> Exercise instructions
The reply is a verbatim copy of the listing below with its images dropped.

> Available data
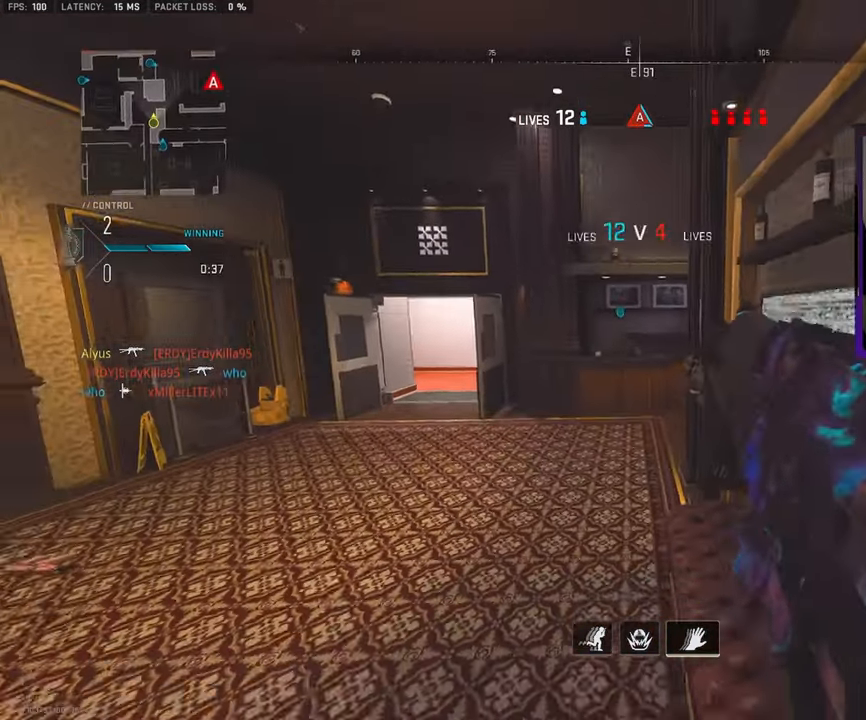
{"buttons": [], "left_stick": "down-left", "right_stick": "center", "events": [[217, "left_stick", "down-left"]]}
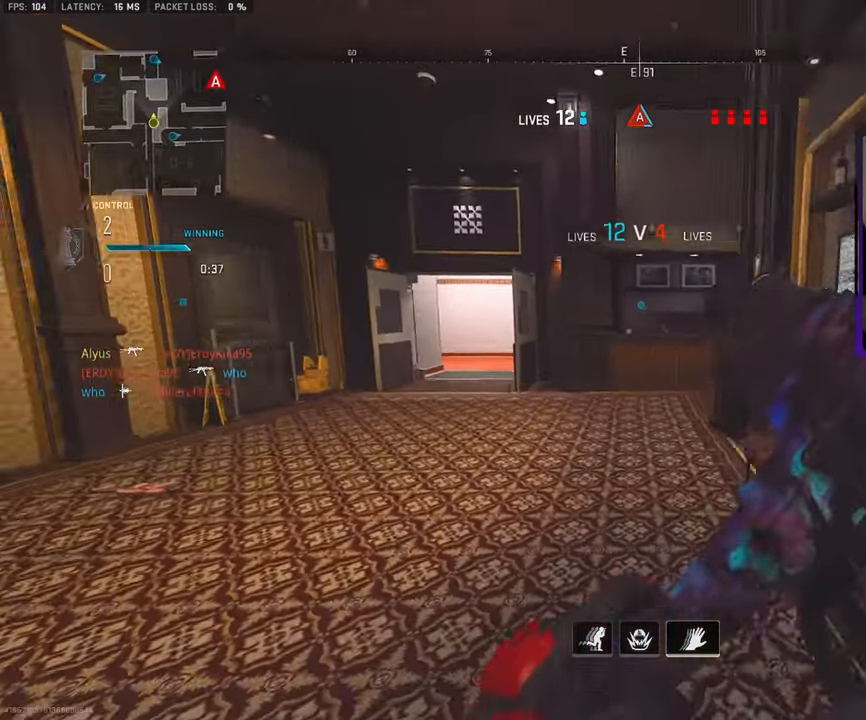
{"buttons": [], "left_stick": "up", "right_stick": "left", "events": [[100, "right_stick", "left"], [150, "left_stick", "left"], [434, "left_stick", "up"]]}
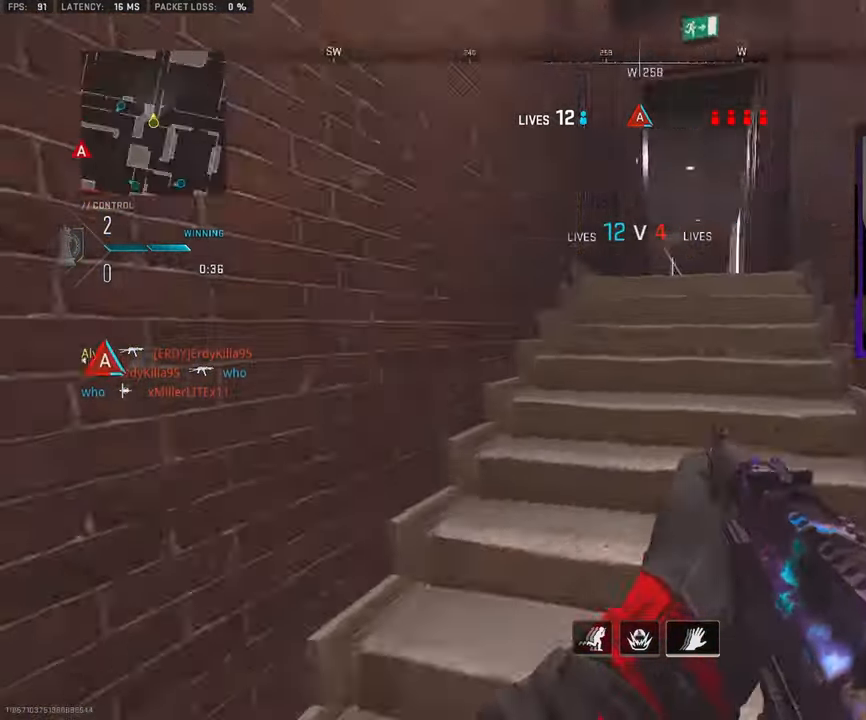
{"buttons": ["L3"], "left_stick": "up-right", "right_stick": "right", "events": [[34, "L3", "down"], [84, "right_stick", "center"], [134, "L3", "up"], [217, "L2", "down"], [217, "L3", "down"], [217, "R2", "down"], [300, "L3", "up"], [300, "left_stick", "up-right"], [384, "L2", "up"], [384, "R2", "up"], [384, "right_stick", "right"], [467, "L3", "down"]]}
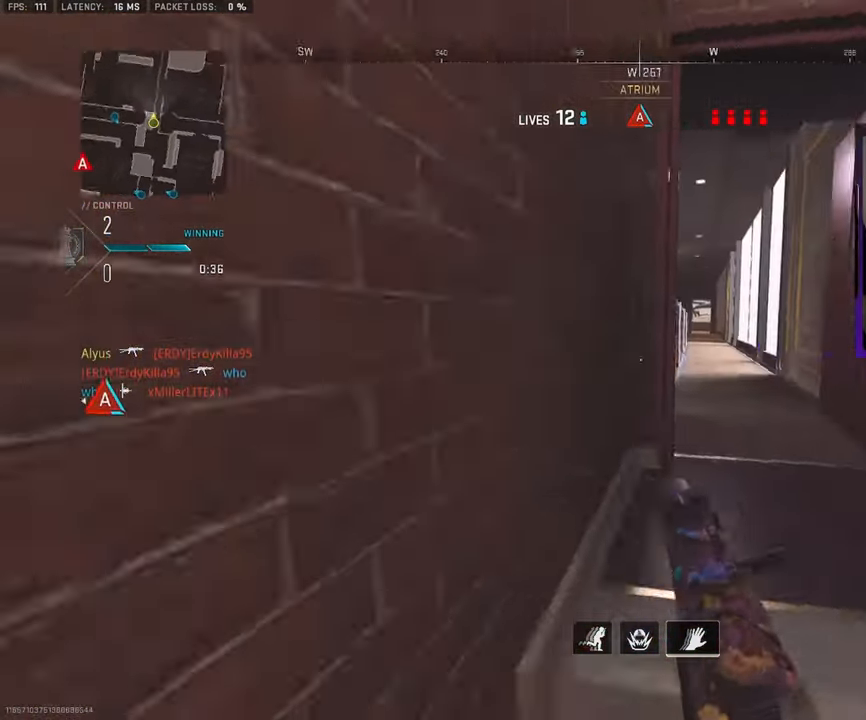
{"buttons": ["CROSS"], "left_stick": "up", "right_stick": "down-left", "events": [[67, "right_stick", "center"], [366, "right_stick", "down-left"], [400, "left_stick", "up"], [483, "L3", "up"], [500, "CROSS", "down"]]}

> Response to the task
{"buttons": [], "left_stick": "down-left", "right_stick": "center", "events": [[217, "left_stick", "down-left"]]}
{"buttons": [], "left_stick": "up", "right_stick": "left", "events": [[100, "right_stick", "left"], [150, "left_stick", "left"], [434, "left_stick", "up"]]}
{"buttons": ["L3"], "left_stick": "up-right", "right_stick": "right", "events": [[34, "L3", "down"], [84, "right_stick", "center"], [134, "L3", "up"], [217, "L2", "down"], [217, "L3", "down"], [217, "R2", "down"], [300, "L3", "up"], [300, "left_stick", "up-right"], [384, "L2", "up"], [384, "R2", "up"], [384, "right_stick", "right"], [467, "L3", "down"]]}
{"buttons": ["CROSS"], "left_stick": "up", "right_stick": "down-left", "events": [[67, "right_stick", "center"], [366, "right_stick", "down-left"], [400, "left_stick", "up"], [483, "L3", "up"], [500, "CROSS", "down"]]}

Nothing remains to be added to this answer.